> _WORK ITEM_:
Would you print the data below exactly, leaving out every picture?

> _SUPPLIED MATERIAL_:
↓

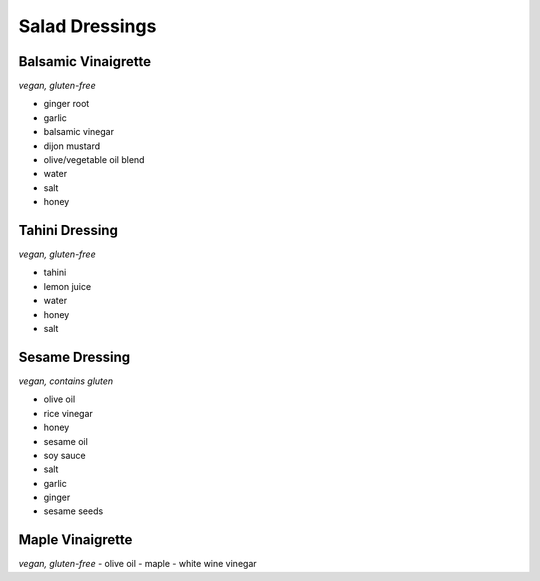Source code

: Salad Dressings
===============

Balsamic Vinaigrette
--------------------
*vegan, gluten-free*

- ginger root
- garlic
- balsamic vinegar
- dijon mustard
- olive/vegetable oil blend
- water
- salt
- honey

Tahini Dressing
---------------
*vegan, gluten-free*

- tahini
- lemon juice
- water
- honey
- salt

Sesame Dressing
---------------
*vegan, contains gluten*

- olive oil
- rice vinegar
- honey
- sesame oil
- soy sauce
- salt
- garlic
- ginger
- sesame seeds

Maple Vinaigrette
-----------------
*vegan, gluten-free*
- olive oil
- maple
- white wine vinegar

↑

> _RESPONSE TO THIS EXERCISE_:
Source code

: Salad Dressings
===============

Balsamic Vinaigrette
--------------------
*vegan, gluten-free*

- ginger root
- garlic
- balsamic vinegar
- dijon mustard
- olive/vegetable oil blend
- water
- salt
- honey

Tahini Dressing
---------------
*vegan, gluten-free*

- tahini
- lemon juice
- water
- honey
- salt

Sesame Dressing
---------------
*vegan, contains gluten*

- olive oil
- rice vinegar
- honey
- sesame oil
- soy sauce
- salt
- garlic
- ginger
- sesame seeds

Maple Vinaigrette
-----------------
*vegan, gluten-free*
- olive oil
- maple
- white wine vinegar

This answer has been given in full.